5. Drinking Alcohol– Here’s another habit or addiction that you’ll want to conquer.
While this study was in women, these same principles apply to men.
Well how do we prevent Type-1 diabetes?
There are over 13,000 new diabetic children a year in the US and numbers are growing by over 3% a year. This type of diabetes, also known as IDDM (Insulin Dependent Diabetes Mellitus), requires life-long insulin. All the experts say we don’t know how to prevent this. I disagree. While I cannot offer you 100% protection, we do know this is an auto-immune disorder, where your own immune system attacks your pancreas. So what triggers auto-immune disorders? Here are the top few things to avoid:
1. Aspartame (nutrasweet, spenda, diet drinks)- This compound gets converted to formaldehyde, a huge trigger of autoimmune issues.
2. Wheat in the USA, and thus gluten. Consider starting your babies wheat and gluten free.

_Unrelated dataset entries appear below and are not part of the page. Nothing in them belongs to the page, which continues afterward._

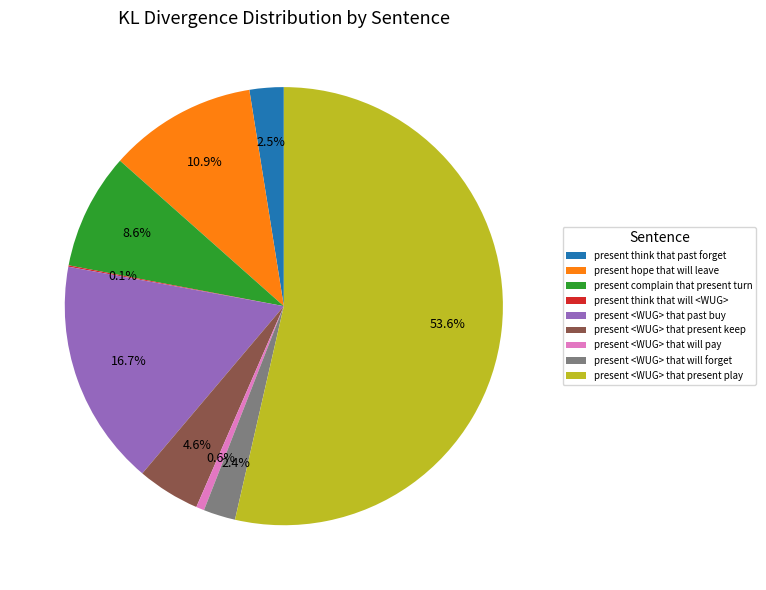

Which slice is the largest?

present <WUG> that present play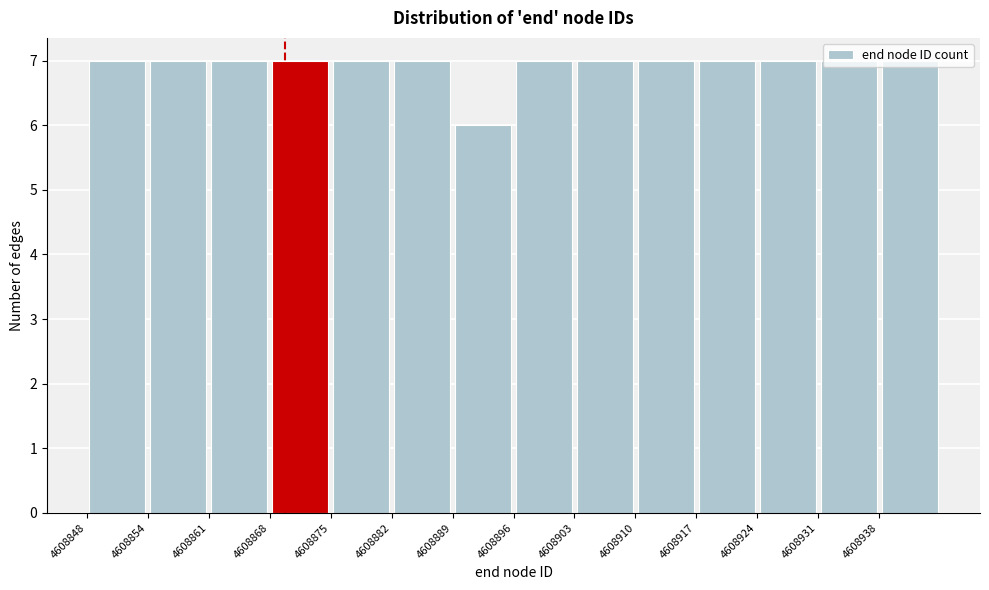

Reading left to right, transcribe this chart: for each bar, give the range it covers on the x-axis and its height. Neither the bar edges nor the heights are printed on the chart, so give them approximately, as read against the axes.

4608848 to 4608854: 7
4608854 to 4608861: 7
4608861 to 4608868: 7
4608868 to 4608875: 7
4608875 to 4608882: 7
4608882 to 4608889: 7
4608889 to 4608896: 6
4608896 to 4608903: 7
4608903 to 4608910: 7
4608910 to 4608917: 7
4608917 to 4608924: 7
4608924 to 4608931: 7
4608931 to 4608938: 7
4608938 to 4608945: 7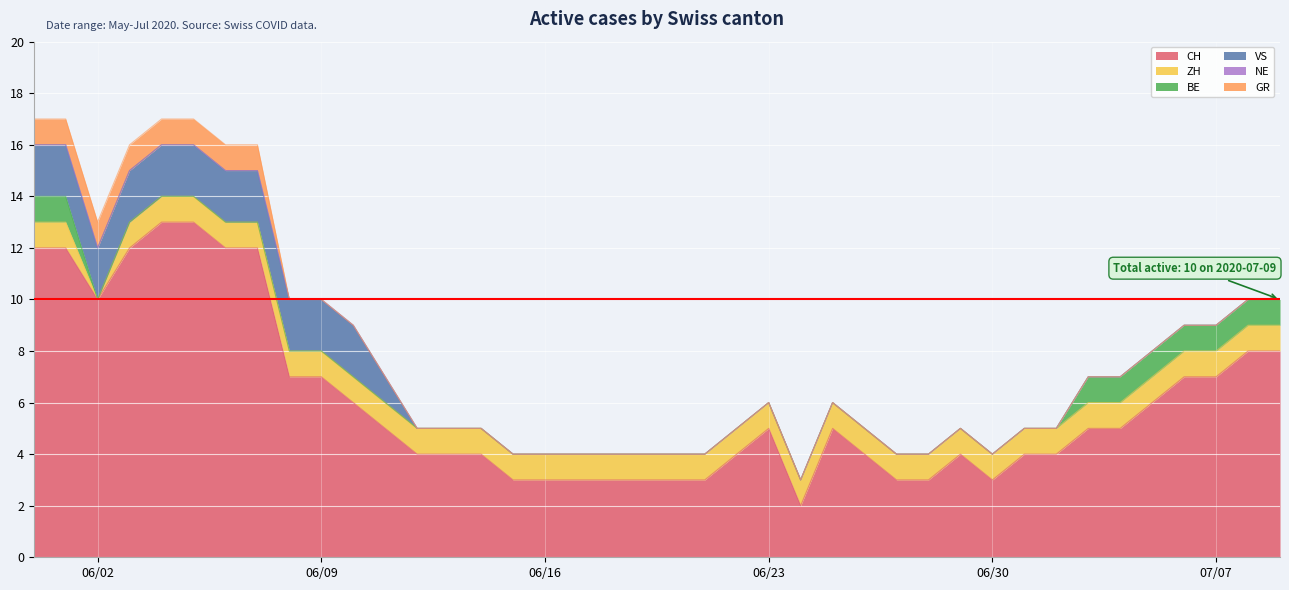

At which category does the chart reach its peak across all series?

2020-06-04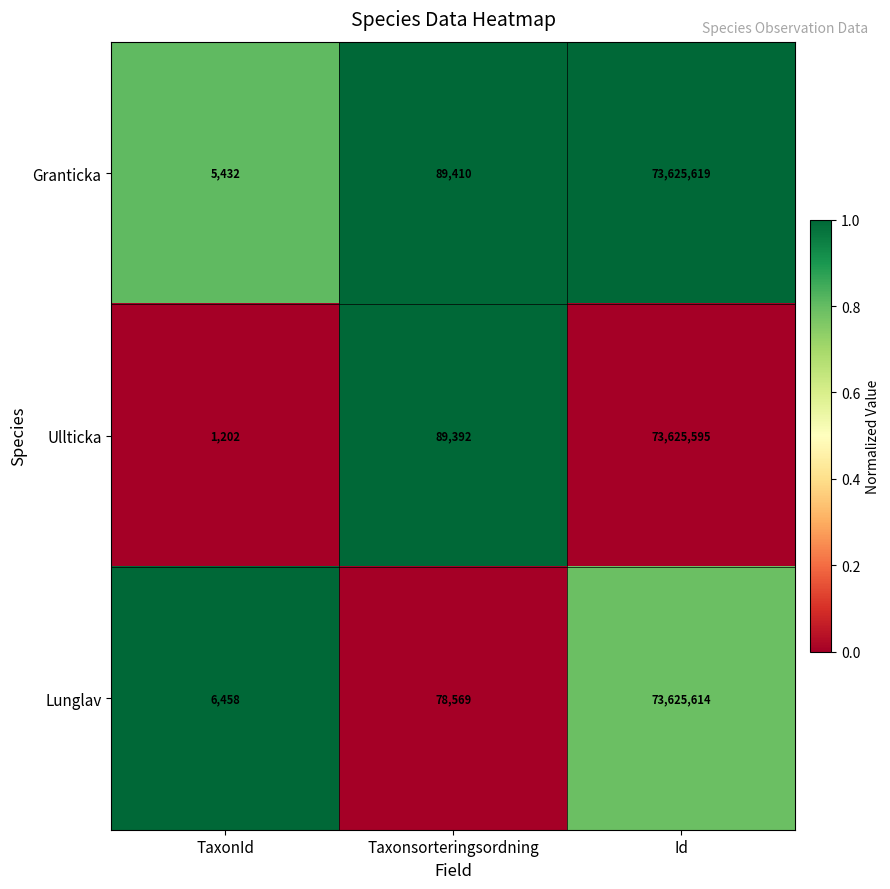

What is the difference between the maximum and minimum values in the Granticka series?

73620187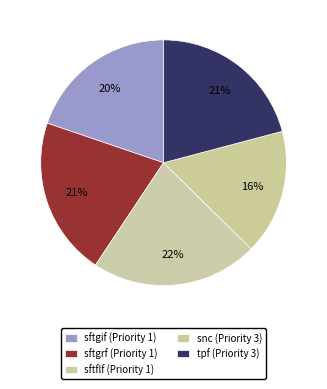

How many slices are in this pie chart?

5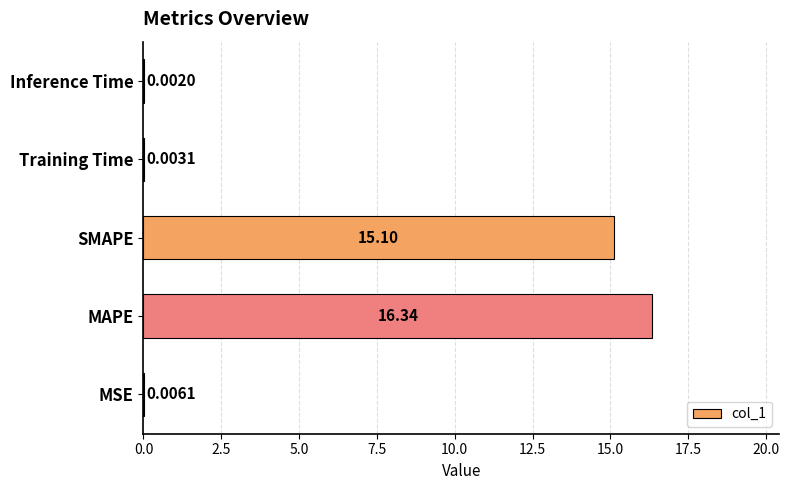

Which category has the highest value across all series?

MAPE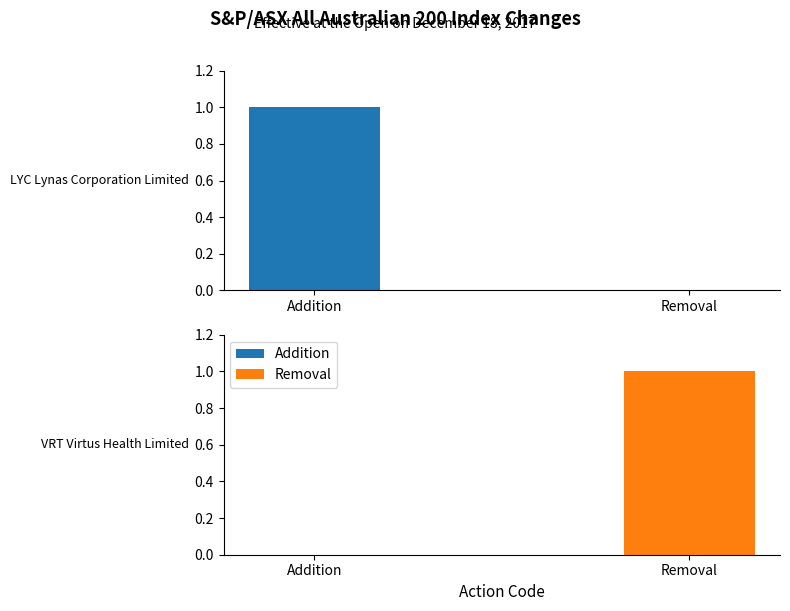

At LYC Lynas Corporation Limited, list the series in order from largest to smallest.

Addition, Removal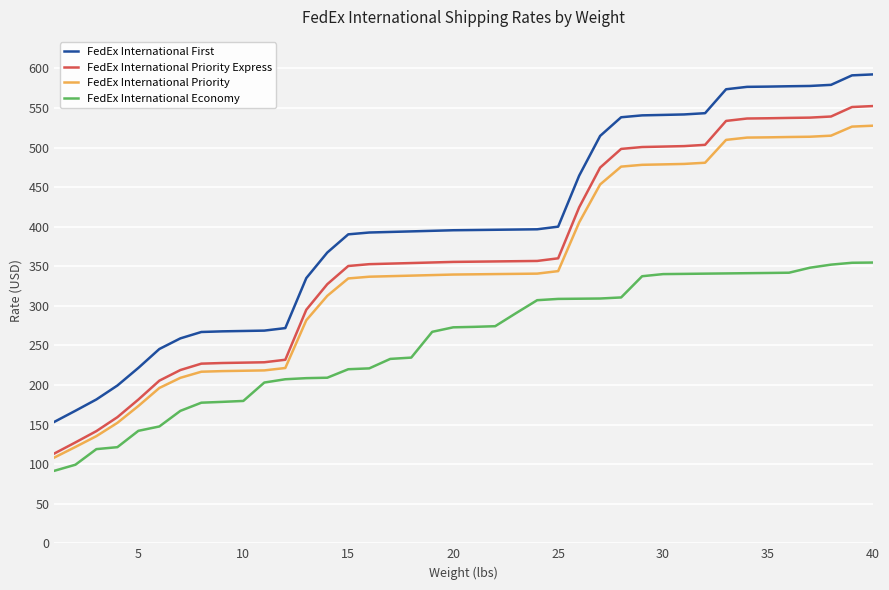

True or false: FedEx International Economy and FedEx International First intersect in this chart.

False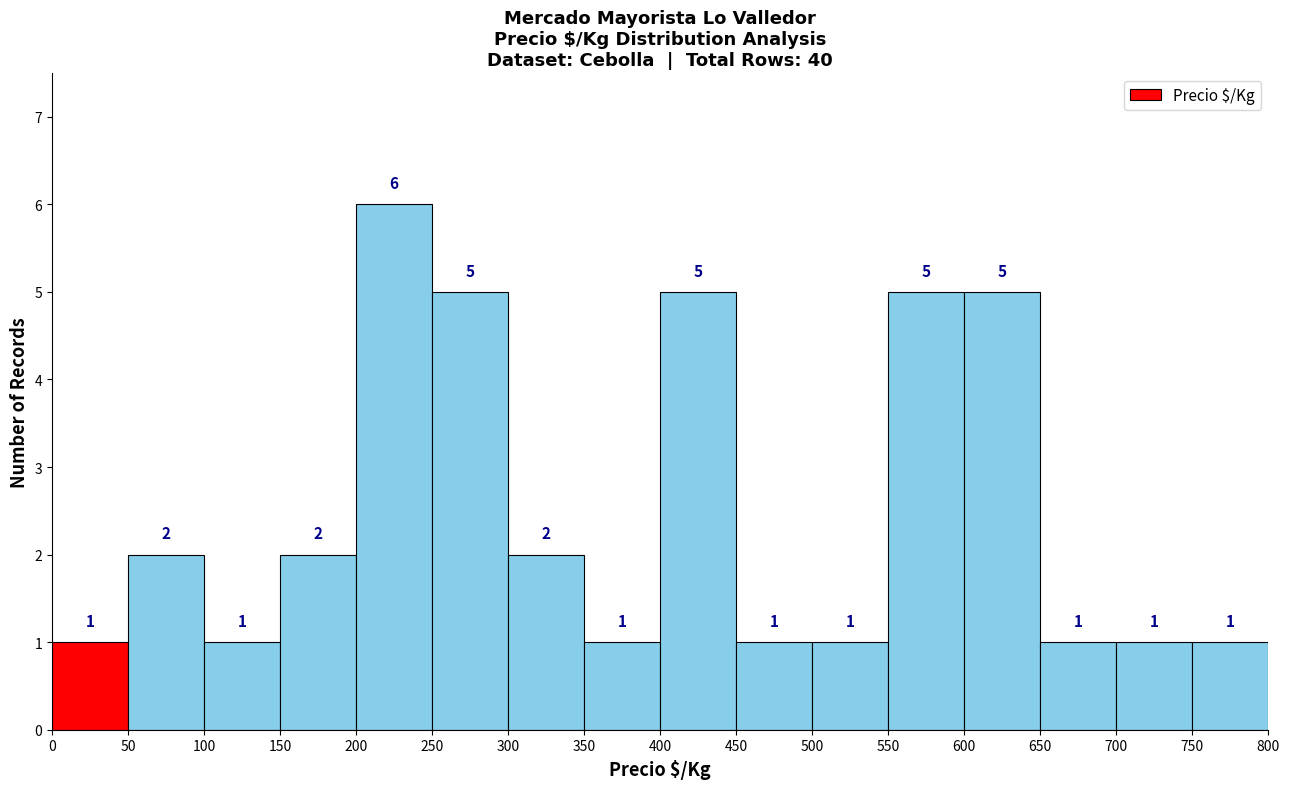

How tall is the bar that spans 0 to 50 on the x-axis?

1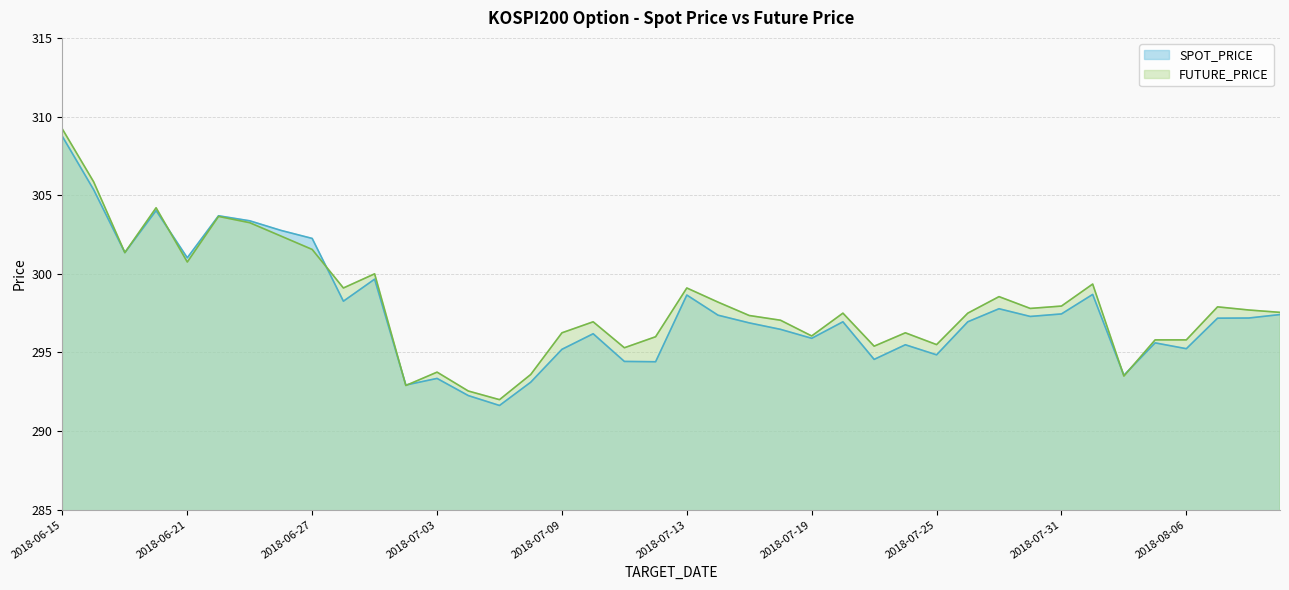

What is the minimum value for SPOT_PRICE?

291.6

3. Diets full of refined and chemical additives.
I recently saw the lab work for a nurse friend who was diagnosed with severe auto-immune mediated arthritis and scleroderma with a sed rate (ESR) of 75. (normal is less than 15). By removing grains, eating greens and vegetables and a few nuts, in 3 months she was symptom free and her ESR was normal. I’m also worried about pesticides and herbicides, so eating organic and faithfully avoiding corn, soy, and sugar (unless it is organic) would be important.